■ **Selection**
Mother-of-pearl, also known as nacre, is an inorganic composite material produced by certain mollusks as an inner shell layer, and accumulated in other shells, such as freshwater pearl mussels, in the form of pearls. It is very strong, resilient, and iridescent. It can be found in strains of mollusks in the class of “Bivalvia“, such as the clam, oyster, or mussel; “Gastropoda“, such as snails or slugs; and “Cephalopoda“, such as cuttlefish or squid. At current, pearl oysters, freshwater pearl mussels, and to a lesser extent, abalones are predominant sources of mother-of-pearl material.

The mother-of-pearl material used in traditional inlay crafts is mainly that of abalone. Though artisans do also use the mother-of-pearl of other shell-fish, they believe the abalone is of the highest quality, producing the most beautiful colors and light reflections.

Abalone shell.

■ **Excerpted data**
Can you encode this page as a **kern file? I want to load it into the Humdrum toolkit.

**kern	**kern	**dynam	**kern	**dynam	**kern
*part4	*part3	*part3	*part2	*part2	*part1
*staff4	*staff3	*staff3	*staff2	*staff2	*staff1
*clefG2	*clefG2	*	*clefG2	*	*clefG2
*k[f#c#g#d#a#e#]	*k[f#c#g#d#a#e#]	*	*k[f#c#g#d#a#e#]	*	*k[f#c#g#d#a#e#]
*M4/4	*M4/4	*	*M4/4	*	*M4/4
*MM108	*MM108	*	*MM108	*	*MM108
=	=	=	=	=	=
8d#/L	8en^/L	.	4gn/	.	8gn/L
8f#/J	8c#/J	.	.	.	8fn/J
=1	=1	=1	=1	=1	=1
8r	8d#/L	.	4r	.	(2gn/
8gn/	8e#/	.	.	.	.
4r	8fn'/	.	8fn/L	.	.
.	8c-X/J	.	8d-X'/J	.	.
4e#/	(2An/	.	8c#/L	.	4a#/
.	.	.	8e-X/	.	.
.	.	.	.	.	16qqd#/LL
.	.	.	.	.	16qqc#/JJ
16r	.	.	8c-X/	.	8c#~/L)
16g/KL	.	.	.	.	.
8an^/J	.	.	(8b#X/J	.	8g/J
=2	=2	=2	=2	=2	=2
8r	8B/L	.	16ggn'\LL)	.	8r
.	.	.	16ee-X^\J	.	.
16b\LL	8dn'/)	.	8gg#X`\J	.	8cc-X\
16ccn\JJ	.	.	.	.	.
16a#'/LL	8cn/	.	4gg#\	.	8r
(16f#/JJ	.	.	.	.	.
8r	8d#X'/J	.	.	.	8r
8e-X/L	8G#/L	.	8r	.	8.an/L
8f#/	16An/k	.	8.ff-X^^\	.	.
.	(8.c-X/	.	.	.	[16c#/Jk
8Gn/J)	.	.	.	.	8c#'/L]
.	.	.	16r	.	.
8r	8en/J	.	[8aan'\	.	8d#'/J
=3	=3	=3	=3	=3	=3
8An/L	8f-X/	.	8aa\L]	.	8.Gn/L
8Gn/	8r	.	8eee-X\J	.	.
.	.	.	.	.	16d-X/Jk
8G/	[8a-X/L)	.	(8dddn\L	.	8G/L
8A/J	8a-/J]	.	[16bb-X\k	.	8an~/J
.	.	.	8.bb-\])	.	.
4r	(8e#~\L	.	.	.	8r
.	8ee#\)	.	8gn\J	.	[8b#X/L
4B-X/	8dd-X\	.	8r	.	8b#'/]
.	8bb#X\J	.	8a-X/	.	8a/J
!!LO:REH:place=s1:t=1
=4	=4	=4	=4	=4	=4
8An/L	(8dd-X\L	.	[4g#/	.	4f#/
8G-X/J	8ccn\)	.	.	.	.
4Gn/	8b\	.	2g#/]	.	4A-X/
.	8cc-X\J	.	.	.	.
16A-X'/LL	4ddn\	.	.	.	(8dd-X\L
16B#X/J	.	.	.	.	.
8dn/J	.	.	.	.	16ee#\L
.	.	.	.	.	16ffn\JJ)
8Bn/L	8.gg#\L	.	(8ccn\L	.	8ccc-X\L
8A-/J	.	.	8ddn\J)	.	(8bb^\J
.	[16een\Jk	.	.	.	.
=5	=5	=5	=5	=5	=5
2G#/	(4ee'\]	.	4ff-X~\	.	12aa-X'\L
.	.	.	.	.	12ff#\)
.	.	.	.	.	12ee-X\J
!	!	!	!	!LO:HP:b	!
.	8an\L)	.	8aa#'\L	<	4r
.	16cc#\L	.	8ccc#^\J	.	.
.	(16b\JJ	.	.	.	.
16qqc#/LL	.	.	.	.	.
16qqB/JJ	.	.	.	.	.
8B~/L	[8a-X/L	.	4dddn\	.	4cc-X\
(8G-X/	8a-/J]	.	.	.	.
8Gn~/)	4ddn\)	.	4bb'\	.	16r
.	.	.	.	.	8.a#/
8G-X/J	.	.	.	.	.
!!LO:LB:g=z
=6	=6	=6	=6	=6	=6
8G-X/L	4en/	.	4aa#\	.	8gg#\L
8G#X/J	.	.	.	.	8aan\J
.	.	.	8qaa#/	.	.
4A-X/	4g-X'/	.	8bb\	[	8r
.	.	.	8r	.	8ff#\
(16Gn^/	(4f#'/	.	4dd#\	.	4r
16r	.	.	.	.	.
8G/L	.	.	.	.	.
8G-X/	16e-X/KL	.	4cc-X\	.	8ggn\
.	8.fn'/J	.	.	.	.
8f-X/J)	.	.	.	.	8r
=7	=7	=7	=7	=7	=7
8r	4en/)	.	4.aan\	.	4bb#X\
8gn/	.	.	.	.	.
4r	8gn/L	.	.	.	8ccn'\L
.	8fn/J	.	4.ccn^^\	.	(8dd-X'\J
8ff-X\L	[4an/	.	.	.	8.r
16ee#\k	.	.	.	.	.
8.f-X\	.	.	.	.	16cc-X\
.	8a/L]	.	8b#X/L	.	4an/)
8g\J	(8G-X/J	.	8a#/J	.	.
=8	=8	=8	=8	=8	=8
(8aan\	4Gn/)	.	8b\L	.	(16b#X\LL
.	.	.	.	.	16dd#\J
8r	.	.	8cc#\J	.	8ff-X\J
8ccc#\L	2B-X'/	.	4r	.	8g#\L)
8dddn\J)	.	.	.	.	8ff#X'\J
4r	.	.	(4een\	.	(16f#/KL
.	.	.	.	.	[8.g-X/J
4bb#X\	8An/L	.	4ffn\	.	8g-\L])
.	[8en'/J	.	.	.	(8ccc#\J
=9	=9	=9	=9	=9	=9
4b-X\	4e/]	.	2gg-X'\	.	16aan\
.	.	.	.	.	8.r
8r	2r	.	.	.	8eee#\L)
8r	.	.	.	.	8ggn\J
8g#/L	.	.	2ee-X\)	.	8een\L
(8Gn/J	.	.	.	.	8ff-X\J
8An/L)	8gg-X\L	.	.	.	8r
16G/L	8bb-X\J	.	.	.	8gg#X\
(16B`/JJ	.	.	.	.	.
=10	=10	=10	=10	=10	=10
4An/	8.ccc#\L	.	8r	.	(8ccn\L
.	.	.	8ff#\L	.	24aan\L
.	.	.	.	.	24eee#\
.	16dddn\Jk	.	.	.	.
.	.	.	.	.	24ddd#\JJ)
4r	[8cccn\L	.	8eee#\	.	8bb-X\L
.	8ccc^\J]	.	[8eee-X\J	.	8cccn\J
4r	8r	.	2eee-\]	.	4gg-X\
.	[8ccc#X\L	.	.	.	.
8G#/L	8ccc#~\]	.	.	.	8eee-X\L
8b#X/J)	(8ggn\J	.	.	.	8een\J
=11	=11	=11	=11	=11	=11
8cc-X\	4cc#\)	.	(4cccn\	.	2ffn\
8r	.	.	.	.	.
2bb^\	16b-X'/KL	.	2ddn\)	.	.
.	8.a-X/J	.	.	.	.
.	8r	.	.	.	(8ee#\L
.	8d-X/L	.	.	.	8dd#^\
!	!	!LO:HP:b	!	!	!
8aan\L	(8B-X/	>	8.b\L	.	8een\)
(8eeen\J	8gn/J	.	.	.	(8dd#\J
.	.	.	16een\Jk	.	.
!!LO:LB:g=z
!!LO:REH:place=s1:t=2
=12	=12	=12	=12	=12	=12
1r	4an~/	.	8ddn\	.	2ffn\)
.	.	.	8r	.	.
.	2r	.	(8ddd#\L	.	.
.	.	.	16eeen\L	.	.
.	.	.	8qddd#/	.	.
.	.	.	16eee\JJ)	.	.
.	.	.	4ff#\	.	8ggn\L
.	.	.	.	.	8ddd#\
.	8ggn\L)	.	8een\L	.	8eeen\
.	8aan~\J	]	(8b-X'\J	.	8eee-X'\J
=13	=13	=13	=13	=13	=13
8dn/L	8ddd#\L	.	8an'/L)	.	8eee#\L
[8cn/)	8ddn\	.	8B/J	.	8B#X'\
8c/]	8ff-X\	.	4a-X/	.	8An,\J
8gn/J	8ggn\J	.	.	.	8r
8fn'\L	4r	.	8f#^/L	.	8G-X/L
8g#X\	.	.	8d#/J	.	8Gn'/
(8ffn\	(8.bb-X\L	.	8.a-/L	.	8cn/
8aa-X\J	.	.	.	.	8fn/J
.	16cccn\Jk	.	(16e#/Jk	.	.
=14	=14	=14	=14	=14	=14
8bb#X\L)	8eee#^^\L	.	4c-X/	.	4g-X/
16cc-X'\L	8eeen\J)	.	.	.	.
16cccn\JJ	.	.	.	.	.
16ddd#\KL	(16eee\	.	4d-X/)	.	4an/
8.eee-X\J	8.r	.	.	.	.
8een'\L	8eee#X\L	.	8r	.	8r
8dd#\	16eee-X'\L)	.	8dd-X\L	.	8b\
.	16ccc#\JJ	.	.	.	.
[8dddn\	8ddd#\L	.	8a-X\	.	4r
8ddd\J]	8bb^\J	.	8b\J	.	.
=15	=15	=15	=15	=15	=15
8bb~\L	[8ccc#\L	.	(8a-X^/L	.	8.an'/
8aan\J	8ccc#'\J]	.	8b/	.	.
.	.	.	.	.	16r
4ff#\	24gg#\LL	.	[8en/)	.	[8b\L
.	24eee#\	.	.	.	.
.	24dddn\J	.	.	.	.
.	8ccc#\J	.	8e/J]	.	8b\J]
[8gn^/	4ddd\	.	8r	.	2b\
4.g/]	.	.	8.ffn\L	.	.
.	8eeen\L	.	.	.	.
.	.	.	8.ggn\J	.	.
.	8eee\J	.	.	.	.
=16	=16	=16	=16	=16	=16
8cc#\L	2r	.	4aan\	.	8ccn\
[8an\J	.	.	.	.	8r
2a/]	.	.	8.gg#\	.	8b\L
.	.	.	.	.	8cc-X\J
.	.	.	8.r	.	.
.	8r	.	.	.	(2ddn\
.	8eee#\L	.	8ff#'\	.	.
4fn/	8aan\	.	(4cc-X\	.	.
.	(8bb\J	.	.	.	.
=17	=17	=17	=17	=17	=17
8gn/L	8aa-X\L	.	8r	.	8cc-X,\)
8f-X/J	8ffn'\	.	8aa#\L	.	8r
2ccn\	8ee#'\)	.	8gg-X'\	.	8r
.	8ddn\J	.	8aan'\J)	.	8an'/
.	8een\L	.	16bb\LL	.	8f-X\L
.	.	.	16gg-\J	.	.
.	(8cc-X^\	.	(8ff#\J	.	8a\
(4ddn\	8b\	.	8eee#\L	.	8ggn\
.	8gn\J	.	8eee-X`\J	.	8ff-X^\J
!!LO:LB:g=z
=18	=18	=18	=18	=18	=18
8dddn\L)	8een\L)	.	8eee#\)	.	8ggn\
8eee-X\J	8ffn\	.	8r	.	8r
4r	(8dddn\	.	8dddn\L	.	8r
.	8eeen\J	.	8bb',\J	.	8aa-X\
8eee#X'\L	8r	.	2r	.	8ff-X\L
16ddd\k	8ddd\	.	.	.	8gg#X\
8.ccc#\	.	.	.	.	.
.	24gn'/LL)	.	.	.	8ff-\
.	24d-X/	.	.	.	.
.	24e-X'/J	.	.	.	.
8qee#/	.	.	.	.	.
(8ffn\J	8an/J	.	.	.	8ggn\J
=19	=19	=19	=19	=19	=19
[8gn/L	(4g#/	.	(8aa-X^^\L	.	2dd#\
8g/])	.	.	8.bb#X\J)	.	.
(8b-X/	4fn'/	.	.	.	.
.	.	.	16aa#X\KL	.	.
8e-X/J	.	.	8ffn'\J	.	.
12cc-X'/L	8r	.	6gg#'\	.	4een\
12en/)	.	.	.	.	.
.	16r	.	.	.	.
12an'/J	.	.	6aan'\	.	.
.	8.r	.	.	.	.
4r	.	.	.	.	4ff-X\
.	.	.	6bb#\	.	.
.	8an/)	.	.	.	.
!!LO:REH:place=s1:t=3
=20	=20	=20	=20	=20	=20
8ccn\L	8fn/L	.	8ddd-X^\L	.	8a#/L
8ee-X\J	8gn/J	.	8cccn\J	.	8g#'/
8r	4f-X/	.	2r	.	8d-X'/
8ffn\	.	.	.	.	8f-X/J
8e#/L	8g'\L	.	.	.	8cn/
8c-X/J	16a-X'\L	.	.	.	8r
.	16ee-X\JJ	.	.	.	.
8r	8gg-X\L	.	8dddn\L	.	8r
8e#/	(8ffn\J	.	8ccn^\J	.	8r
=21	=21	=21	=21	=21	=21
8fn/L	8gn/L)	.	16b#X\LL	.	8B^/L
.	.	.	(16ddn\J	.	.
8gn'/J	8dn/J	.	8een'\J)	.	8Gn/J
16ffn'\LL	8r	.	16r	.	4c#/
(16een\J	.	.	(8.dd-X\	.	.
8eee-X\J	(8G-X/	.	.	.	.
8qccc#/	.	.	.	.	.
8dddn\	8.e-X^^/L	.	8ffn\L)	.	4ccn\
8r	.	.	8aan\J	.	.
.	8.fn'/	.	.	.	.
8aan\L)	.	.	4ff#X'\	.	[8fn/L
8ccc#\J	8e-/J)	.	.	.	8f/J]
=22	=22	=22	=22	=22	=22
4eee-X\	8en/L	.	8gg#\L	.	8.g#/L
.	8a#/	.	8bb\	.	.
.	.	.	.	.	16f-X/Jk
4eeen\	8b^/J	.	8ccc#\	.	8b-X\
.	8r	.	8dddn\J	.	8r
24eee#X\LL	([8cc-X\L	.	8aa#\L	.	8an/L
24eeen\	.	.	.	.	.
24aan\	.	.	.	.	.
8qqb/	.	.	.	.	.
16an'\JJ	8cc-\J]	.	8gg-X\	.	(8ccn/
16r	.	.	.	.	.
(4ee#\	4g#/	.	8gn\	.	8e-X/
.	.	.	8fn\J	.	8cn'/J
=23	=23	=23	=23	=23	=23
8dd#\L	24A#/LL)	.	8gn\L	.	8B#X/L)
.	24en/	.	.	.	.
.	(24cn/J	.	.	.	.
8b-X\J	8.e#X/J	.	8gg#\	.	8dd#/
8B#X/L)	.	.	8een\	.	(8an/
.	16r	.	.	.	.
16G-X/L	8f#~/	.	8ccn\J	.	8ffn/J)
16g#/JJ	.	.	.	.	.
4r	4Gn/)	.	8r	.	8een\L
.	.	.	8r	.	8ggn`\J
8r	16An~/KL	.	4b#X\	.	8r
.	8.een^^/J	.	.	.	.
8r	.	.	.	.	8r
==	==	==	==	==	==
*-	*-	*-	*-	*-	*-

■ **What the task requires**
Answer these questions from the text on mother-of-pearl.
(a) What other name is given for mother-of-pearl?
(b) Which three qualities of the material are listed?
(c) The mother-of-pearl used in traditional inlay crafts comes mainly from which shell?

■ **Worked answer**
(a) Nacre.
(b) It is very strong, resilient, and iridescent.
(c) Abalone.